I hate the band Rush. I guess the drummer was okay but Geddy Lee looks like a newly castrated weasel and he sings about the same. I don't care if they're Canadian, I'll take Chilliwack over Rush any day.

Paul Rudd's character in I Love You, Man , however, has no such qualms. Rudd plays Peter Klaven, a straight-and-narrow L.A. real estate agent who's about as exciting as unbuttered toast. For him, Rush is as cool as the other side of the pillow.

Although Peter has a fiancé that's near-perfect (she won't blow him anymore) he doesn't have any friends and therefore nobody to be his best man at the wedding. So Pete's gay brother (apparently not good enough to be the best man) advises him to go on man-dates and meet friends. Hilarity ensues.

Eventually Pete hooks up with Sydney Fife (Jason Segel) a freeloading, Rush-loving slob who lives the bachelor's dream. Sydney turns out to be the one and most of this odd-couple bro-mantic comedy is little more than an excuse for these two talented actors to take the "bros before Ho's" theme and run with it. Oral sex jokes never get old - or do they?

I Love You, Man is not rocket science. The story line is tacked on as an afterthought - although it is refreshing to see the romantic comedy formula twisted back on itself, because in this one the hero has to start taking drugs, loosening up and shirking responsibility in order to better himself. All in all it's a decent flick that almost totally hinges on the Rudd-Segel chemistry. It kind of gets weaker as it goes but considering director John Hamburg's last film was Along Came Polly , it ain't that bad. Other than Rush my main beef is that the all-star secondary cast is criminally underused. With Andy Samberg, J.K. Simmons, Jaime Pressley, Jon Favreau, and a couple Human Giant alumni, only Favreau is given enough space to really perform.

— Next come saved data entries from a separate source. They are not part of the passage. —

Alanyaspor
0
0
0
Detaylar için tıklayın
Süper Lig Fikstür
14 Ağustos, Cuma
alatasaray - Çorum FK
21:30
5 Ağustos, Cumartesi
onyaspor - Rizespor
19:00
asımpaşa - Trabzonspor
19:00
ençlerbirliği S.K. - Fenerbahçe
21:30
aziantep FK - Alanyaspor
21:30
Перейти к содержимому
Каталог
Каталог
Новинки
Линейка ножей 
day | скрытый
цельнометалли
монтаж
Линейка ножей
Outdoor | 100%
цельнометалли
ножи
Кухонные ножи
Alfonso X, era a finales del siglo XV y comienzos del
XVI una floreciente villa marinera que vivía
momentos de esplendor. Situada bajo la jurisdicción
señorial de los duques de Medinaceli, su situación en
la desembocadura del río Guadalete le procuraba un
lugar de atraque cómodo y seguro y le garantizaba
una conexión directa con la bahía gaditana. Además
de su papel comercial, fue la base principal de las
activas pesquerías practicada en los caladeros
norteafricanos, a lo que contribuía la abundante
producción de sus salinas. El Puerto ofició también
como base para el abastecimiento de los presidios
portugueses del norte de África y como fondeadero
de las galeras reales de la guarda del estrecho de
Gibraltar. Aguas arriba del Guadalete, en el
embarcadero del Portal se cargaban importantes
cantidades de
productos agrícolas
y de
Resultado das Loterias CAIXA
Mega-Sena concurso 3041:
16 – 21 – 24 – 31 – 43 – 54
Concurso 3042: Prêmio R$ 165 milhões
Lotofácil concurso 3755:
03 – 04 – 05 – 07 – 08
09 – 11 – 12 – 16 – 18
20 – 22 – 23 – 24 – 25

Speaking of performing, Julia Roberts and Clive Owen re-team this week in Duplicity , a romantic-spy-heist flick that falls a bit short considering the actors involved. Remember that break-up scene in Closer where Clive rips into Julia, calling her a "F*cked up slag" with such venom and hatred that you almost stop breathing? There is none of that kind of emotion in this flick. Rather, Tony Gilroy's second film (he made Michael Clayton ) is a rapid fire, snap delivery banter-fest between its two stars, who play ex-government spies retired to the corporate espionage world who must juggle career loyalties with their relationship ones. Clive Owen gives a better performance than The International and ol' jawbridge mouth glances and smirks her way through it well enough (although there are a couple annoying in-jokes designed to remind us that Julia is SUCH a huge star). Duplicity is a time traveling, globetrotting, con game of a flick that has wit and style, swagger even, but it's all a bit too cutesy and trite. Which, I suppose, is what many people look for in a date movie.

But if you like 'em with a few more explosions, the always-dependable Nic Cage stars in Knowing , about a professor who finds a pattern predicting world disasters in a grade-schooler's time capsule submission. There are no pre-screenings for this one but the trailer makes it look like there might be a lot of running and shouting. Right on.

Or if you're the kind of person who likes swab tests, pouring vinegar in your eyes, or Rush albums, check out The Reader, starring a totally naked, partly pedophilic Kate Winslet in the most painfully boring movie ever nominated for an Oscar. Blaaaggghhhh.